S. Sasaki, E. Kurahashi (Univ. Tokyo)

Space weathering is proposed to explain spectral mismatch between asteroids and meteorites, especially between S-type asteroids and ordinary chondrites, as well as spectral difference between lunar soils and rocks. Recently it is established that the space weathering is caused by formation of nanophase iron particles around the surface regolith grains; iron nanoparticles are formed through deposition of silicate vapor from micrometeorite impact heating and/or solar wind sputtering [1, 2, 3, 4]. Using nanosecond pulse laser simulating micrometeorite impacts, we reproduced darkening and reddening of reflectance spectra of various silicate minerals [5]. From TEM analysis, we found that iron nanoparticles are ubiquitous in the amorphous rim around laser-irradiated olivine grains [3]. The change of reflectance is much more significant in olivine than in pyroxene even under similar iron contents; olivine-rich asteroids would be more easily weathered than pyroxene-rich asteroids [6].

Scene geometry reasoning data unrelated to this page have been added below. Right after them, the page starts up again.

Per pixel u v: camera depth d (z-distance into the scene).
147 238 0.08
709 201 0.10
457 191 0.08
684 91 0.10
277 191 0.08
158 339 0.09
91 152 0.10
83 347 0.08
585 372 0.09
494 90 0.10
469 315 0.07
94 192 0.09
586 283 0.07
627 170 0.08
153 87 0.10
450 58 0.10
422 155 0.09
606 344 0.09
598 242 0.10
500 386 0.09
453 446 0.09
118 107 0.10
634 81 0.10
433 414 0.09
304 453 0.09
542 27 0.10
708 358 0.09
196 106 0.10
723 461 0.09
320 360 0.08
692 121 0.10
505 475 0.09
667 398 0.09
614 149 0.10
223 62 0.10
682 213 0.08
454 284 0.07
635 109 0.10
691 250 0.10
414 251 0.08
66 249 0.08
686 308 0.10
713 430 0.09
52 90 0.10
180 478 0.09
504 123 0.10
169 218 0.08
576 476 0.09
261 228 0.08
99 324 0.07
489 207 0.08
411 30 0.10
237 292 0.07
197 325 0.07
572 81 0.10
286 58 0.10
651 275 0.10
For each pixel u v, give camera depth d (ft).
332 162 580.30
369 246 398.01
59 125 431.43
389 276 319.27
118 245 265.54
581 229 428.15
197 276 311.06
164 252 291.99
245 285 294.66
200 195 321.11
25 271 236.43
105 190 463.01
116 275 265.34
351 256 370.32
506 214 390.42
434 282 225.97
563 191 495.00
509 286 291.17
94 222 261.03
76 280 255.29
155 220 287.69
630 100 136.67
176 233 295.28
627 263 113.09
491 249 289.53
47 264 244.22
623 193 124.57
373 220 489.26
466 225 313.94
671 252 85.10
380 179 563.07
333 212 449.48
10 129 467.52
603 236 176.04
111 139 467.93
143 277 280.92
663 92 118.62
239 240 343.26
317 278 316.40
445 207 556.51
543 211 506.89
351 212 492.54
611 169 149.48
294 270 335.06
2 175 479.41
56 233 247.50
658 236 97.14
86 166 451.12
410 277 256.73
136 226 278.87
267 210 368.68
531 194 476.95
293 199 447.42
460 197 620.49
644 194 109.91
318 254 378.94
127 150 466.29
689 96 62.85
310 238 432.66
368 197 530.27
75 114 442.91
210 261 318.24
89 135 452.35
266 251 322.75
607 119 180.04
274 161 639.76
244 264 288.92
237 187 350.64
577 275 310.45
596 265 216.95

Since the vapor-deposited rim around regolith grains is responsible for the reflectance change, there is a possibility that the space weathering degree does not directly reflect mineral composition in the surface regolith. For example, if surface regolith contains some amounts of olivine, the amorphous rim with iron nanoparticles would be also formed around pyroxene grains. Here, we simulated space weathering on samples of various mixing ratio between olivine and enstatite and between olivine and hypersthene. We examine overall spectra as well as continuum slope of infrared reflectance and 1 micron Ð 2 micron band area ratio. In our results, small amounts of olivine should enhance the reflectance change at olivine-enstatite mixture, whereas hypersthene mainly controls the reflectance spectra at olivine-hypersthene mixture.

[1] Pieters, C. M. et al., MAPS 35, 1101, 2000. [2] Hapke, B. JGR 106, 10039, 2001. [3] Sasaki, S. et al., Nature 410, 555, 2001. [4] Clark, B. et al., in Asteroid III, 2002. [5] Yamada, M. et al., Earth Planets Space 51, 1255, 1999. [6] Hiroi, T. and Sasaki, S., MAPS in press, 2002.